TORONTO -- In August 1976, Toronto’s expansion Major League Baseball club was still in search of an identity.
The team was set to join MLB in 1977 for its inaugural season, giving Toronto the Major League team it had coveted after Montreal landed a team in '69. Montreal had the Expos, but Toronto needed a name.
The organization opened a contest and received more than 30,000 submissions, which included more than 4,000 unique names. Those names were turned over to a panel of 14 judges who, in turn, submitted a list of 10 finalists to the new club’s board of directors.
“Blue Jays,” reads the top of the Toronto Star’s sports section on Aug. 13, 1976. “Lump it or like it … that’s the name for Toronto’s American League ball club.”
The announcement was made by R. Howard Webster, officially changing the operating name of the organization from Metro Baseball Limited to Toronto Blue Jays Baseball, effective that day.
One of the most common names submitted in the search was the Toronto Blues, but Blues was already in use by the University of Toronto. That didn’t prevent the club from taking the name entirely, but the overlap divided fans.

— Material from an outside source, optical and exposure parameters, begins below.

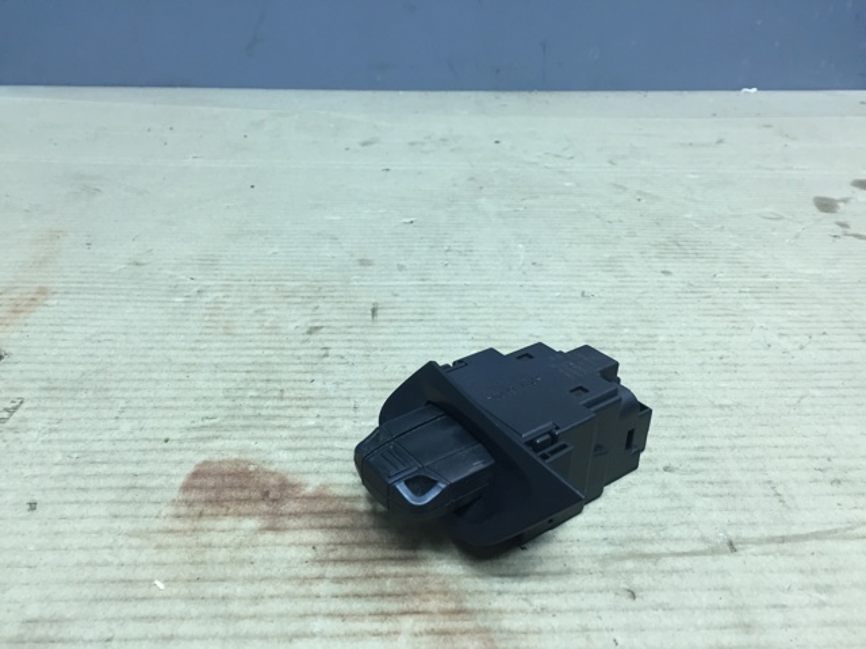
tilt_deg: -27.7
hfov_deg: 61.7
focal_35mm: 29
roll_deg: -2.2
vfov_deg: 48.2
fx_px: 726
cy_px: 324
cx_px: 433
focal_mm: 4.15
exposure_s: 1/33
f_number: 2.2
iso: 64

When the Blue Jays name was announced, there was plenty of pushback from local baseball fans. Paul Godfrey, a city council chairman whose group worked to bring baseball to Toronto, wasn’t a fan of the name at first.
“The first part of the name, Toronto Blues, grabs me,” Godfrey told The Toronto Star. "It has a nice sound.”

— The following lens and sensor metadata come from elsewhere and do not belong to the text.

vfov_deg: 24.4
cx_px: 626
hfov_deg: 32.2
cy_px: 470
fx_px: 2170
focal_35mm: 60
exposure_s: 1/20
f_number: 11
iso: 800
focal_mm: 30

Nearly 25 years later, Godfrey himself took over as president and CEO of the Blue Jays when the club was purchased by Rogers on Sept. 1, 2000. It was a position that Godfrey held until the end of the '08 season, and he still attends games at Rogers Centre regularly.
Others loved the name. The same day it was announced, the Toronto Star interviewed a man named Ron Thorpe, who was president of the Toronto Field Naturalists Club, a nature conservation organization that still operates today.
“I think it’s quite appropriate,” Thorpe said. “It’s a super idea. I hope the ball goes as fast as a Jay can fly. It just goes to show how people are more environmentally oriented than they used to be.”
In total, 154 people submitted the name “Blue Jays” to the naming contest, so a draw was held to name the grand prize winner. That honor went to Dr. William Mills, a periodontist from Etobicoke. Mills received two season tickets for Blue Jays home games in 1977, plus a trip to Dunedin, Fla., for one week of Spring Training.
Mills, who was 35 at the time, shared some of the credit with his three daughters.
“We know that several teams used the name of birds,” Mills told the Toronto Star. “Baltimore Orioles and St. Louis Cardinals. And we thought the name should have the color blue in it, so we settled on Blue Jays.”